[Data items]
────────

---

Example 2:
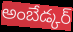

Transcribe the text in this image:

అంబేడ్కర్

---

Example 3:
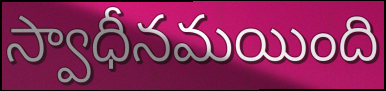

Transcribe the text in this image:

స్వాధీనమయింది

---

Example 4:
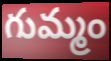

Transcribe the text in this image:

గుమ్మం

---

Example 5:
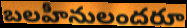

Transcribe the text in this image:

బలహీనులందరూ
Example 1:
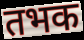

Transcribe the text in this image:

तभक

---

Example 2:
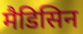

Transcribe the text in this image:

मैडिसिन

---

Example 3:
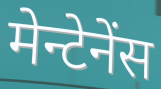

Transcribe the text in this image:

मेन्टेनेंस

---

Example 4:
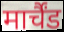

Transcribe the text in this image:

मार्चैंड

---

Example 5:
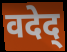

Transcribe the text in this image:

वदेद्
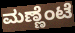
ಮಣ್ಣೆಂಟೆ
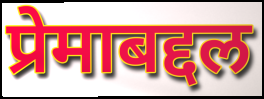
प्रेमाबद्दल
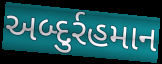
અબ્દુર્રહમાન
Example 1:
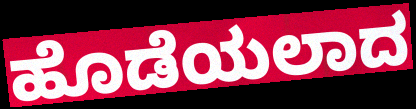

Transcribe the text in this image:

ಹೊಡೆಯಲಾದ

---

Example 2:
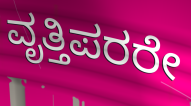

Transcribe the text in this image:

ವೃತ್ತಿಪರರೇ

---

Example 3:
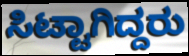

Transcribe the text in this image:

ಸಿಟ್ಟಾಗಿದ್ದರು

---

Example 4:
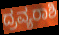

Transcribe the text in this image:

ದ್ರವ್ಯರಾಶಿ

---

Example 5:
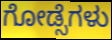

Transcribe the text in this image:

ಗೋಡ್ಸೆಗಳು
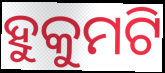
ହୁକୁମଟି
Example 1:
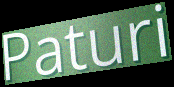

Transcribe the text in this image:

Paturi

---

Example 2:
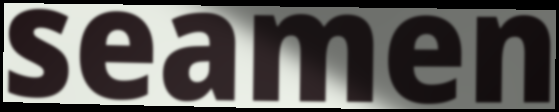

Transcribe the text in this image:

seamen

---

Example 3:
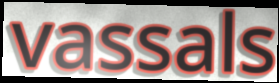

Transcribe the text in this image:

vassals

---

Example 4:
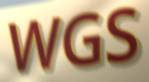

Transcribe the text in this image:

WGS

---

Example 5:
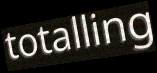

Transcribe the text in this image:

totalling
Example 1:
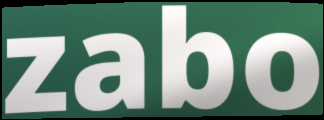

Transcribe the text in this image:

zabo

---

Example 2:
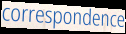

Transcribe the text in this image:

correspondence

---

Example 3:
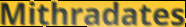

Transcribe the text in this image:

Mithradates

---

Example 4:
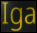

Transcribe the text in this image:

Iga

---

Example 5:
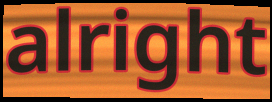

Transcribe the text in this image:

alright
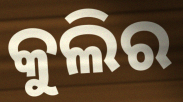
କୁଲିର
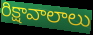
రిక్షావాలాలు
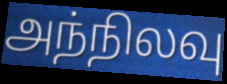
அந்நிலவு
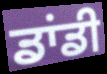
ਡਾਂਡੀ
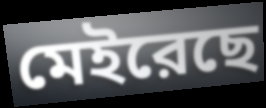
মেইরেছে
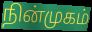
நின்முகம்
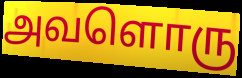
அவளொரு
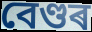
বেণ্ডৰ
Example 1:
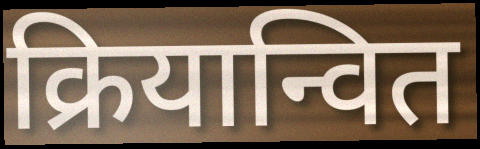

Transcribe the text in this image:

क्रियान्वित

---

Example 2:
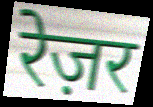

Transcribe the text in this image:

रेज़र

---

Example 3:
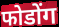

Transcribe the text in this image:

────────

| TASK INSTRUCTIONS |
Reproduce every line of the material above word for word, leaving out the pictures.

| THE OUTPUT |
---

Example 2:

Transcribe the text in this image:

అంబేడ్కర్

---

Example 3:

Transcribe the text in this image:

స్వాధీనమయింది

---

Example 4:

Transcribe the text in this image:

గుమ్మం

---

Example 5:

Transcribe the text in this image:

బలహీనులందరూ
Example 1:

Transcribe the text in this image:

तभक

---

Example 2:

Transcribe the text in this image:

मैडिसिन

---

Example 3:

Transcribe the text in this image:

मेन्टेनेंस

---

Example 4:

Transcribe the text in this image:

मार्चैंड

---

Example 5:

Transcribe the text in this image:

वदेद्
ಮಣ್ಣೆಂಟೆ
प्रेमाबद्दल
અબ્દુર્રહમાન
Example 1:

Transcribe the text in this image:

ಹೊಡೆಯಲಾದ

---

Example 2:

Transcribe the text in this image:

ವೃತ್ತಿಪರರೇ

---

Example 3:

Transcribe the text in this image:

ಸಿಟ್ಟಾಗಿದ್ದರು

---

Example 4:

Transcribe the text in this image:

ದ್ರವ್ಯರಾಶಿ

---

Example 5:

Transcribe the text in this image:

ಗೋಡ್ಸೆಗಳು
ହୁକୁମଟି
Example 1:

Transcribe the text in this image:

Paturi

---

Example 2:

Transcribe the text in this image:

seamen

---

Example 3:

Transcribe the text in this image:

vassals

---

Example 4:

Transcribe the text in this image:

WGS

---

Example 5:

Transcribe the text in this image:

totalling
Example 1:

Transcribe the text in this image:

zabo

---

Example 2:

Transcribe the text in this image:

correspondence

---

Example 3:

Transcribe the text in this image:

Mithradates

---

Example 4:

Transcribe the text in this image:

Iga

---

Example 5:

Transcribe the text in this image:

alright
କୁଲିର
రిక్షావాలాలు
அந்நிலவு
ਡਾਂਡੀ
মেইরেছে
நின்முகம்
அவளொரு
বেণ্ডৰ
Example 1:

Transcribe the text in this image:

क्रियान्वित

---

Example 2:

Transcribe the text in this image:

रेज़र

---

Example 3:

Transcribe the text in this image:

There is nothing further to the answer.